Exhibiting both of the aforementioned factors would influence behavior towards exposing own status to sexual partners, or to significant others in general, in a number of ways. The common facilitators for disclosing through which knowledge of sexual partners’ HIV status and prior discussion on HIV can work, according to several studies are; trust in the recipient of disclosure; positive experiences with previous disclosure; existence of strong social support; to gain social support; to obtain stress relief form withholding a secret; obligation and duty to inform; self-acceptance of HIV positive identity [40,41,42].
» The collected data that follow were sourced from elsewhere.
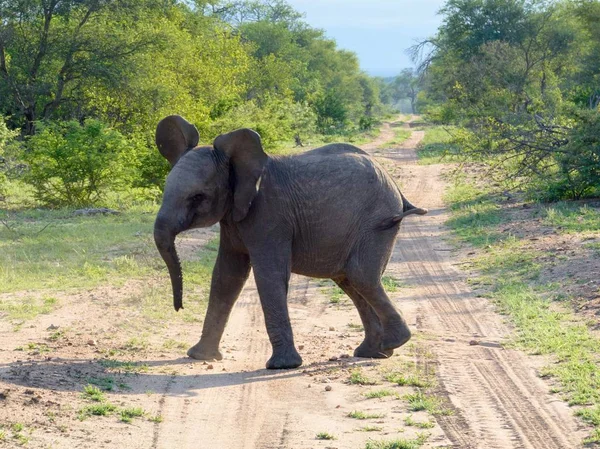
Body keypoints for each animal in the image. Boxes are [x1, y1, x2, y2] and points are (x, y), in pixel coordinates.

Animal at [155, 114, 426, 368]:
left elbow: (269, 275)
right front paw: (199, 356)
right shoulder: (233, 218)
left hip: (374, 223)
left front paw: (282, 366)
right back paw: (374, 352)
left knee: (361, 276)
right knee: (350, 280)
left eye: (197, 197)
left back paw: (393, 343)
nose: (179, 307)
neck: (236, 166)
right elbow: (226, 276)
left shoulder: (269, 215)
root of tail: (396, 186)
The authors recognized that this systematic review and meta- analysis finding might have limitations in representing the whole picture of the countries’ HIV test result disclosure prevalence since almost all of the primary studies included in the meta-analysis were not evenly distributed across the five regions of Ethiopia. Even, there were no studies conducted in some regions at all. The finding need to be interpreted cautiously as the discussion was made against primary studies due to limited previous review studies. However, there was an attempt to compare the present finding against studies considered to be large studies.

Conclusion

Overall, the level of disclosure of HIV positive result is below what the government of Ethiopia intends to have in the country though there was much more investment to enable all patients regardless of their test results be empowered and inform their test results to their sexual partners. Therefore, the government need to strengthen the strategies helpful in advancing the behavior of the community towards open discussion on HIV testing and hence exposing own HIV test result. There need also be research aiming at determining the prevalence HIV positive test result disclosure after a specified time of knowing one’s test result, could be at within the first month after being informed the result at the latest, for instance.